• Action item
Every line below must be copied as written, except for pictures.

• Information shown
#####

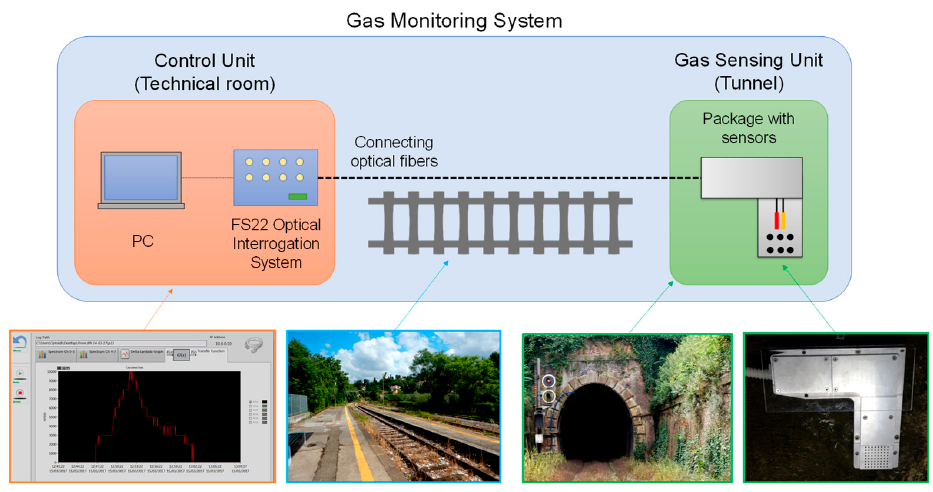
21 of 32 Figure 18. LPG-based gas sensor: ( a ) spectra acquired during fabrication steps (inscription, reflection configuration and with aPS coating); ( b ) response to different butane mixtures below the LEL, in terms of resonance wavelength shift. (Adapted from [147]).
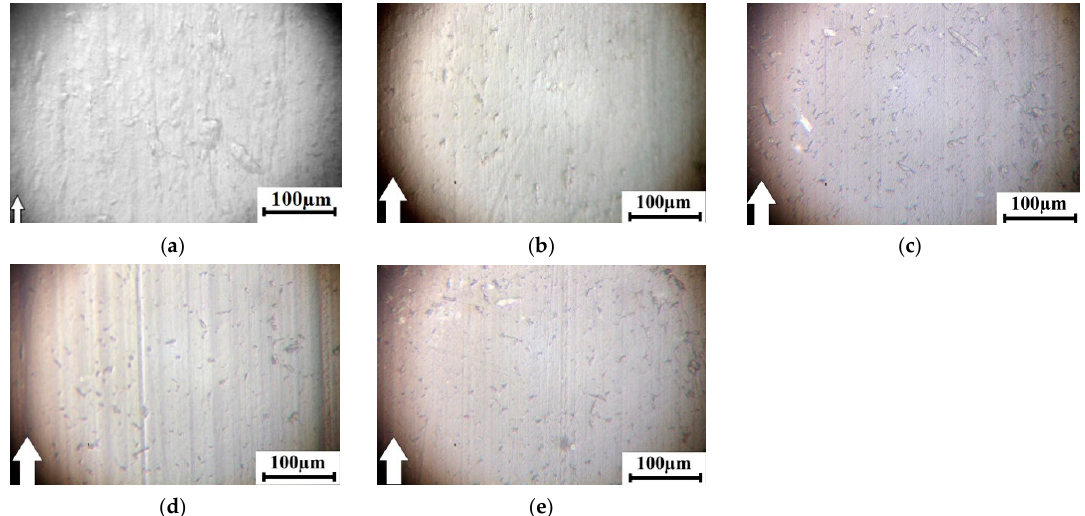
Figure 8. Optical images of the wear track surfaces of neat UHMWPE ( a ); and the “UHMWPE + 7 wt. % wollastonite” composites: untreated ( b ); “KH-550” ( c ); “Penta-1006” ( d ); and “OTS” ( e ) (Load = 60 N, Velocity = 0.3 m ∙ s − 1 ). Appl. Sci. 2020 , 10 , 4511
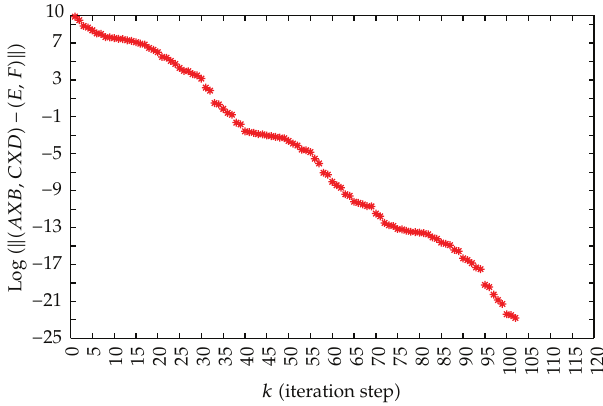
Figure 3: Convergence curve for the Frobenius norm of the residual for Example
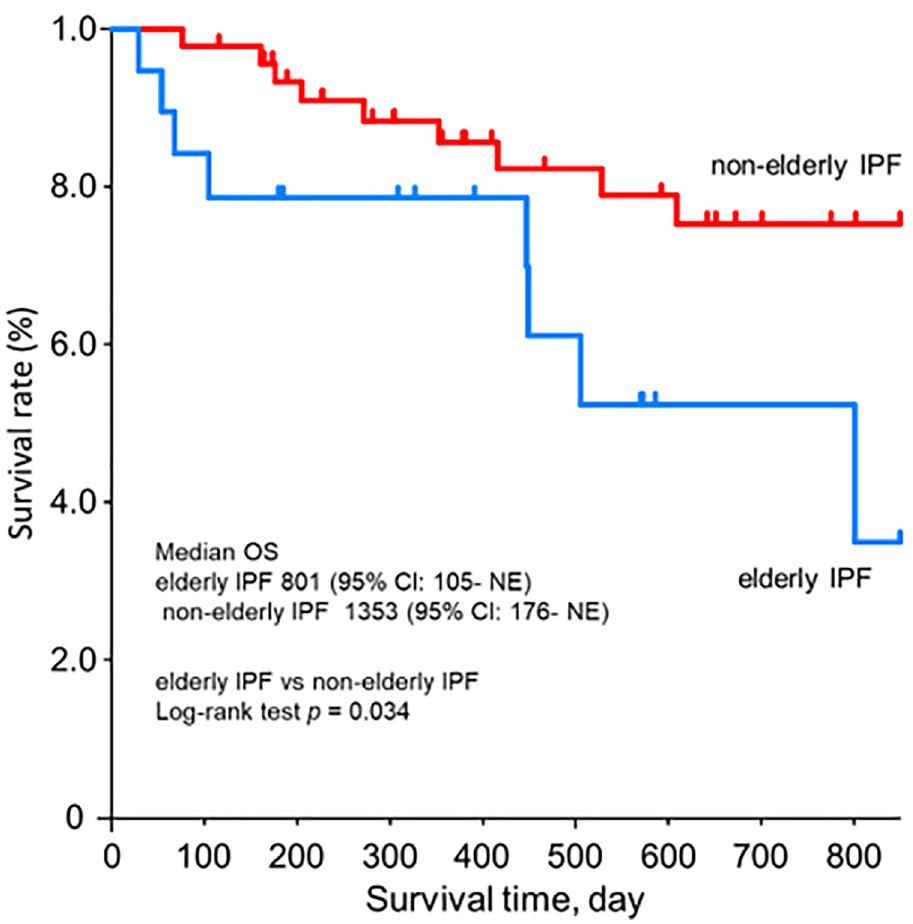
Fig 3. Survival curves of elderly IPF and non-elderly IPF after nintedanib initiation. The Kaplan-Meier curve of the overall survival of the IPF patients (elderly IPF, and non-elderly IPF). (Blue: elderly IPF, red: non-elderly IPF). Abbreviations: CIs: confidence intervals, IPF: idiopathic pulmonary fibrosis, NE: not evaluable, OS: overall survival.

#####

• Answer to this task
21 of 32 Figure 18. LPG-based gas sensor: ( a ) spectra acquired during fabrication steps (inscription, reflection configuration and with aPS coating); ( b ) response to different butane mixtures below the LEL, in terms of resonance wavelength shift. (Adapted from [147]).
Figure 8. Optical images of the wear track surfaces of neat UHMWPE ( a ); and the “UHMWPE + 7 wt. % wollastonite” composites: untreated ( b ); “KH-550” ( c ); “Penta-1006” ( d ); and “OTS” ( e ) (Load = 60 N, Velocity = 0.3 m ∙ s − 1 ). Appl. Sci. 2020 , 10 , 4511
Figure 3: Convergence curve for the Frobenius norm of the residual for Example
Fig 3. Survival curves of elderly IPF and non-elderly IPF after nintedanib initiation. The Kaplan-Meier curve of the overall survival of the IPF patients (elderly IPF, and non-elderly IPF). (Blue: elderly IPF, red: non-elderly IPF). Abbreviations: CIs: confidence intervals, IPF: idiopathic pulmonary fibrosis, NE: not evaluable, OS: overall survival.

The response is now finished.